### What you will do
Write out the text lines from each item below word for word, leaving the pictures out of your answer.

(Data items)
"""
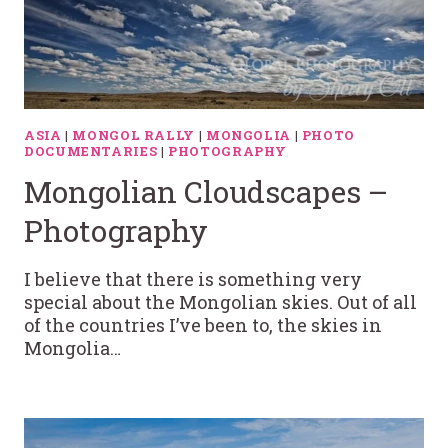
ASIA
|
MONGOL RALLY
|
MONGOLIA
|
PHOTO
DOCUMENTARIES
|
PHOTOGRAPHY
Mongolian Cloudscapes –
Photography
I believe that there is something very
special about the Mongolian skies. Out of all
of the countries I’ve been to, the skies in
Mongolia…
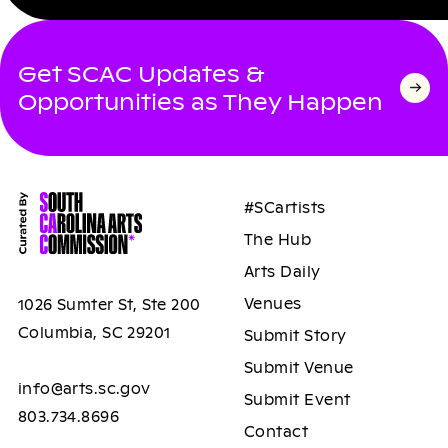
Get SCAC Updates &
Opportunities as They Happen
#SCartists
The Hub
Arts Daily
Venues
1026 Sumter St, Ste 200
Columbia, SC 29201
Submit Story
Submit Venue
info@arts.sc.gov
Submit Event
803.734.8696
Contact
"""
### Result below
ASIA
|
MONGOL RALLY
|
MONGOLIA
|
PHOTO
DOCUMENTARIES
|
PHOTOGRAPHY
Mongolian Cloudscapes –
Photography
I believe that there is something very
special about the Mongolian skies. Out of all
of the countries I’ve been to, the skies in
Mongolia…
Get SCAC Updates &
Opportunities as They Happen
#SCartists
The Hub
Arts Daily
Venues
1026 Sumter St, Ste 200
Columbia, SC 29201
Submit Story
Submit Venue
info@arts.sc.gov
Submit Event
803.734.8696
Contact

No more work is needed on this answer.